__Try it__
A word-for-word reproduction of the listing is required.

__Records shown__
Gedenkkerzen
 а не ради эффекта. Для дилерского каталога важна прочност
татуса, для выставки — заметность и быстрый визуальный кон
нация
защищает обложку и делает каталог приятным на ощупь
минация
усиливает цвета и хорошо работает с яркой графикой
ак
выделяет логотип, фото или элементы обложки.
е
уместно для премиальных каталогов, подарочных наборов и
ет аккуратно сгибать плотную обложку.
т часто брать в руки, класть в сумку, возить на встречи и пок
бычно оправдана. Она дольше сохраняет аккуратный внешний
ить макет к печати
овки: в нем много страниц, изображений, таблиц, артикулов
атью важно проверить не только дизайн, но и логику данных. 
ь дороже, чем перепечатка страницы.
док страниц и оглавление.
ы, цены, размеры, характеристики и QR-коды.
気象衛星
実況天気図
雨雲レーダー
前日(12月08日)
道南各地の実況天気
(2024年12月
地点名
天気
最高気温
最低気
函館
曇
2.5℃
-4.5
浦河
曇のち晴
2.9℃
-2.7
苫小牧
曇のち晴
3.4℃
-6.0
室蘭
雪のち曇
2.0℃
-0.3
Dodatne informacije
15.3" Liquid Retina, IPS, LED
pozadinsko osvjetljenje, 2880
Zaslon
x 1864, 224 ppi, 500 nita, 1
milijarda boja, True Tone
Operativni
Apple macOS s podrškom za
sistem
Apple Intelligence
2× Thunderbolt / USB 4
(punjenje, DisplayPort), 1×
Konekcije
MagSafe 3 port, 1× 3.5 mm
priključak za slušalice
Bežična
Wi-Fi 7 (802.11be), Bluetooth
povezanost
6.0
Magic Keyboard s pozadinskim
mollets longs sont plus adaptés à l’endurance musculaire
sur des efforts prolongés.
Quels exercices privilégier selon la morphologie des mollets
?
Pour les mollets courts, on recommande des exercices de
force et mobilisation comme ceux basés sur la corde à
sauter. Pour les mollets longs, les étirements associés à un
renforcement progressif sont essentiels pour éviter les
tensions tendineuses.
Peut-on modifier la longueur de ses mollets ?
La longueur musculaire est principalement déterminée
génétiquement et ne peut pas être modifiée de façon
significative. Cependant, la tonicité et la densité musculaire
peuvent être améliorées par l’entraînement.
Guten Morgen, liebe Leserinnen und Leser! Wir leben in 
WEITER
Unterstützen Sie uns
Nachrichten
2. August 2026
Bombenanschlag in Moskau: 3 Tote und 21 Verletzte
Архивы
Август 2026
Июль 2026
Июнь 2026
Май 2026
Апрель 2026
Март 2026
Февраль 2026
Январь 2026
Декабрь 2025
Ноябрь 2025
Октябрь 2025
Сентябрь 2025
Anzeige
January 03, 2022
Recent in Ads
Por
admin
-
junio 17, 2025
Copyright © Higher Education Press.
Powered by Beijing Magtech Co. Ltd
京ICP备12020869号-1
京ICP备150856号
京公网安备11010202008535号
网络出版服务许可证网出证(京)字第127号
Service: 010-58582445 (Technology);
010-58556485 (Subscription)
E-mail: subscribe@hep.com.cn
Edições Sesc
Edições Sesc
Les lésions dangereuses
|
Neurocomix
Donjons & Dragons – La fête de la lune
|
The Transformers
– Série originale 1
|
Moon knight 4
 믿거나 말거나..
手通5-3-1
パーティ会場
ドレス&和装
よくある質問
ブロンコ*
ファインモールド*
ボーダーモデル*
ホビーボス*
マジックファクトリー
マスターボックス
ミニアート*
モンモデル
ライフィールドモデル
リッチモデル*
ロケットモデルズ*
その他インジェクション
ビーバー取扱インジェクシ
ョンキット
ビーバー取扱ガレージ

__Solution to this task__
Gedenkkerzen
 а не ради эффекта. Для дилерского каталога важна прочност
татуса, для выставки — заметность и быстрый визуальный кон
нация
защищает обложку и делает каталог приятным на ощупь
минация
усиливает цвета и хорошо работает с яркой графикой
ак
выделяет логотип, фото или элементы обложки.
е
уместно для премиальных каталогов, подарочных наборов и
ет аккуратно сгибать плотную обложку.
т часто брать в руки, класть в сумку, возить на встречи и пок
бычно оправдана. Она дольше сохраняет аккуратный внешний
ить макет к печати
овки: в нем много страниц, изображений, таблиц, артикулов
атью важно проверить не только дизайн, но и логику данных. 
ь дороже, чем перепечатка страницы.
док страниц и оглавление.
ы, цены, размеры, характеристики и QR-коды.
気象衛星
実況天気図
雨雲レーダー
前日(12月08日)
道南各地の実況天気
(2024年12月
地点名
天気
最高気温
最低気
函館
曇
2.5℃
-4.5
浦河
曇のち晴
2.9℃
-2.7
苫小牧
曇のち晴
3.4℃
-6.0
室蘭
雪のち曇
2.0℃
-0.3
Dodatne informacije
15.3" Liquid Retina, IPS, LED
pozadinsko osvjetljenje, 2880
Zaslon
x 1864, 224 ppi, 500 nita, 1
milijarda boja, True Tone
Operativni
Apple macOS s podrškom za
sistem
Apple Intelligence
2× Thunderbolt / USB 4
(punjenje, DisplayPort), 1×
Konekcije
MagSafe 3 port, 1× 3.5 mm
priključak za slušalice
Bežična
Wi-Fi 7 (802.11be), Bluetooth
povezanost
6.0
Magic Keyboard s pozadinskim
mollets longs sont plus adaptés à l’endurance musculaire
sur des efforts prolongés.
Quels exercices privilégier selon la morphologie des mollets
?
Pour les mollets courts, on recommande des exercices de
force et mobilisation comme ceux basés sur la corde à
sauter. Pour les mollets longs, les étirements associés à un
renforcement progressif sont essentiels pour éviter les
tensions tendineuses.
Peut-on modifier la longueur de ses mollets ?
La longueur musculaire est principalement déterminée
génétiquement et ne peut pas être modifiée de façon
significative. Cependant, la tonicité et la densité musculaire
peuvent être améliorées par l’entraînement.
Guten Morgen, liebe Leserinnen und Leser! Wir leben in 
WEITER
Unterstützen Sie uns
Nachrichten
2. August 2026
Bombenanschlag in Moskau: 3 Tote und 21 Verletzte
Архивы
Август 2026
Июль 2026
Июнь 2026
Май 2026
Апрель 2026
Март 2026
Февраль 2026
Январь 2026
Декабрь 2025
Ноябрь 2025
Октябрь 2025
Сентябрь 2025
Anzeige
January 03, 2022
Recent in Ads
Por
admin
-
junio 17, 2025
Copyright © Higher Education Press.
Powered by Beijing Magtech Co. Ltd
京ICP备12020869号-1
京ICP备150856号
京公网安备11010202008535号
网络出版服务许可证网出证(京)字第127号
Service: 010-58582445 (Technology);
010-58556485 (Subscription)
E-mail: subscribe@hep.com.cn
Edições Sesc
Edições Sesc
Les lésions dangereuses
|
Neurocomix
Donjons & Dragons – La fête de la lune
|
The Transformers
– Série originale 1
|
Moon knight 4
 믿거나 말거나..
手通5-3-1
パーティ会場
ドレス&和装
よくある質問
ブロンコ*
ファインモールド*
ボーダーモデル*
ホビーボス*
マジックファクトリー
マスターボックス
ミニアート*
モンモデル
ライフィールドモデル
リッチモデル*
ロケットモデルズ*
その他インジェクション
ビーバー取扱インジェクシ
ョンキット
ビーバー取扱ガレージ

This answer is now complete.